We have continued to follow the teachings of Weston A Price and have stuck to following Ramiel's Balanced Tooth Decay Remineralizing Program and the Advanced Tooth Decay Healing protocol. As of today, Liam's front four teeth still have some discoloration and slight decay but the rest of his top teeth appear to have healed (to be confirmed at his next dental appointment), his bottom teeth remain cavity free. Our breastfeeding journey ended at 39 months, when I got a pretty severe case of mastitis, that was my marquee in the sky, if you will, and after successful treatment from my homeopath, once the infection had cleared up, Liam and I decided together that September 18, 2013 was our last feed.
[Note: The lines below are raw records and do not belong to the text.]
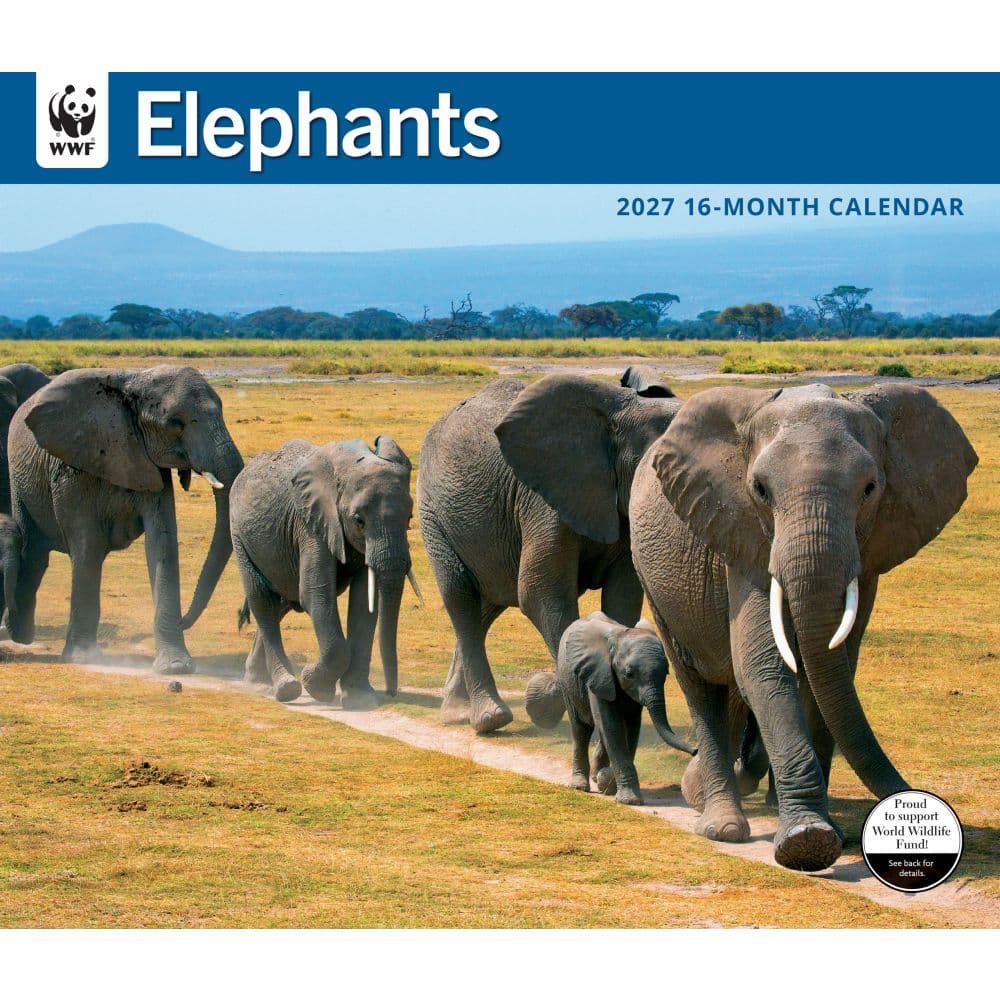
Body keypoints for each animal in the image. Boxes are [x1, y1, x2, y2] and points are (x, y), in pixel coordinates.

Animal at [8, 365, 244, 673]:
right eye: (175, 423)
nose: (184, 621)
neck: (132, 381)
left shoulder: (149, 463)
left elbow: (162, 542)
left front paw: (175, 666)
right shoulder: (72, 468)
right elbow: (87, 545)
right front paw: (83, 657)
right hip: (17, 479)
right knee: (34, 554)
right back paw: (20, 637)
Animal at [230, 436, 418, 707]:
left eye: (409, 518)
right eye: (359, 521)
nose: (391, 693)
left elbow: (364, 603)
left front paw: (360, 700)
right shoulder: (310, 524)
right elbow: (315, 594)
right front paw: (317, 687)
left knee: (281, 604)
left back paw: (257, 682)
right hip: (239, 535)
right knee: (262, 600)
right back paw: (285, 688)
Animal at [417, 367, 680, 734]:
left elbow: (622, 598)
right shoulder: (544, 501)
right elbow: (541, 593)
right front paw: (545, 702)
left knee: (488, 604)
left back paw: (457, 712)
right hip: (433, 511)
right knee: (461, 597)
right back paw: (488, 719)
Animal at [555, 610, 694, 805]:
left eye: (666, 673)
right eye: (629, 674)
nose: (695, 751)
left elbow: (630, 727)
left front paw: (608, 784)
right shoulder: (600, 674)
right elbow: (612, 726)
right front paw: (629, 800)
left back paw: (597, 776)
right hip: (567, 682)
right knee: (581, 728)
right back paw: (580, 786)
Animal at [627, 383, 977, 871]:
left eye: (870, 489)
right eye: (759, 489)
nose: (920, 806)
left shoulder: (868, 555)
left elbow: (829, 670)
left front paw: (824, 832)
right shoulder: (744, 537)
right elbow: (765, 667)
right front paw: (807, 841)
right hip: (653, 579)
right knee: (699, 685)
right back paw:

As a family, we have forged meaningful and lasting relationships with our farmers, other Weston A Price Foundation members, families following along a natural and holistic health path and health practioners. Although recounting our story brings up some past wounds and fears, I realize just how much we have learned in three years and wonder how much we are yet to learn, for I know the learning process never quite ends. Our business has grown like a tiny seed from a place of failure, uncertainty and fear of judgment to a place of hope where we can provide the knowledge and health foods that have helped us land where we are today. I still hesitate and am scared to share our story but if it can help one family to not feel alone or one mother to not feel like she has failed her child, then my heart will be happy for sharing.
Thank you for reading and thank you so much for following along, we really appreciate you, and Ken and I can say for certain, if it wasn't for others sharing their stories, our story would have quite a different ending.